(Revision tracking records)
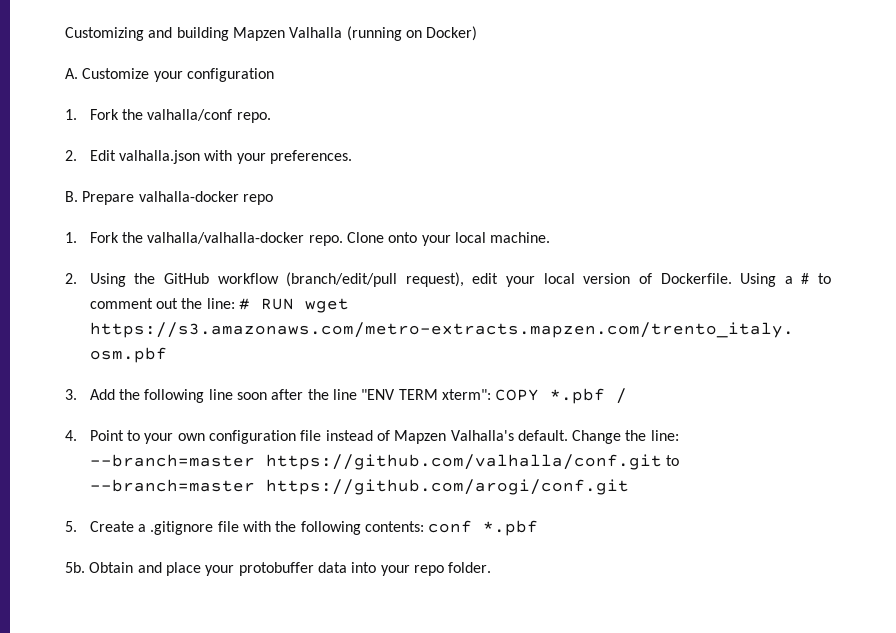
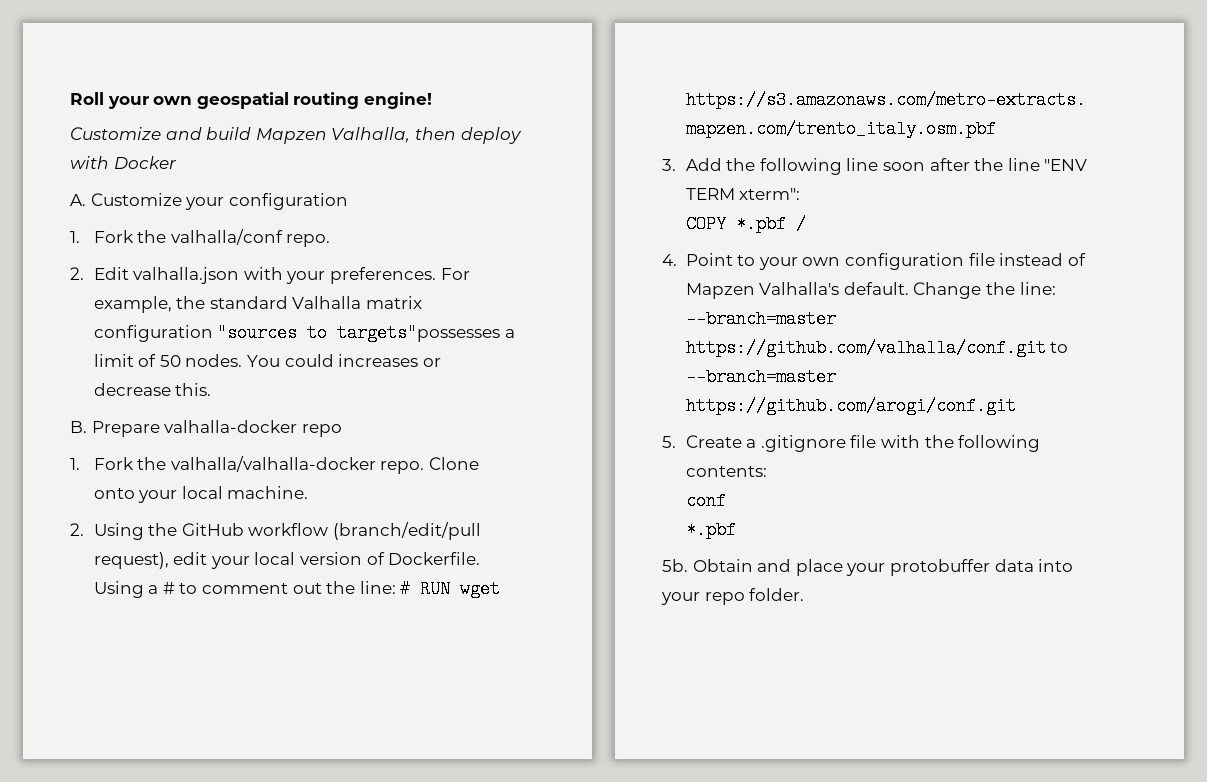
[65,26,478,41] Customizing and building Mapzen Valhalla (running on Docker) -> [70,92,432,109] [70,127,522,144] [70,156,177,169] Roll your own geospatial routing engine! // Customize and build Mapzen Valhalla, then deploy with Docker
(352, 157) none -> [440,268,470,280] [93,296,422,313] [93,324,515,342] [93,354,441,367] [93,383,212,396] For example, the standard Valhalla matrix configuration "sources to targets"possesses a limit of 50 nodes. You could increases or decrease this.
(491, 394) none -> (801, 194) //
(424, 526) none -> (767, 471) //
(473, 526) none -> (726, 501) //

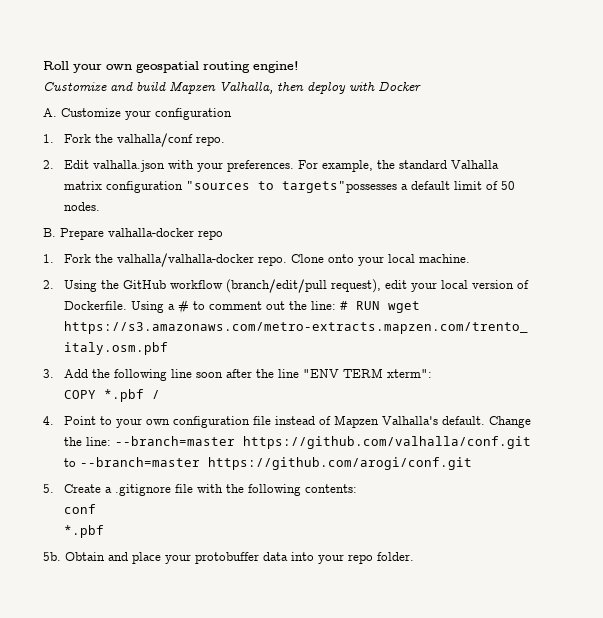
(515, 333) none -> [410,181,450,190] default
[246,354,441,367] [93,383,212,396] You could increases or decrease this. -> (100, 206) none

TASK GOAL ::
Take each line above that contains "decrease" and copy it out.

SOLUTION FOR THIS EXERCISE ::
(352, 157) none -> [440,268,470,280] [93,296,422,313] [93,324,515,342] [93,354,441,367] [93,383,212,396] For example, the standard Valhalla matrix configuration "sources to targets"possesses a limit of 50 nodes. You could increases or decrease this.
[246,354,441,367] [93,383,212,396] You could increases or decrease this. -> (100, 206) none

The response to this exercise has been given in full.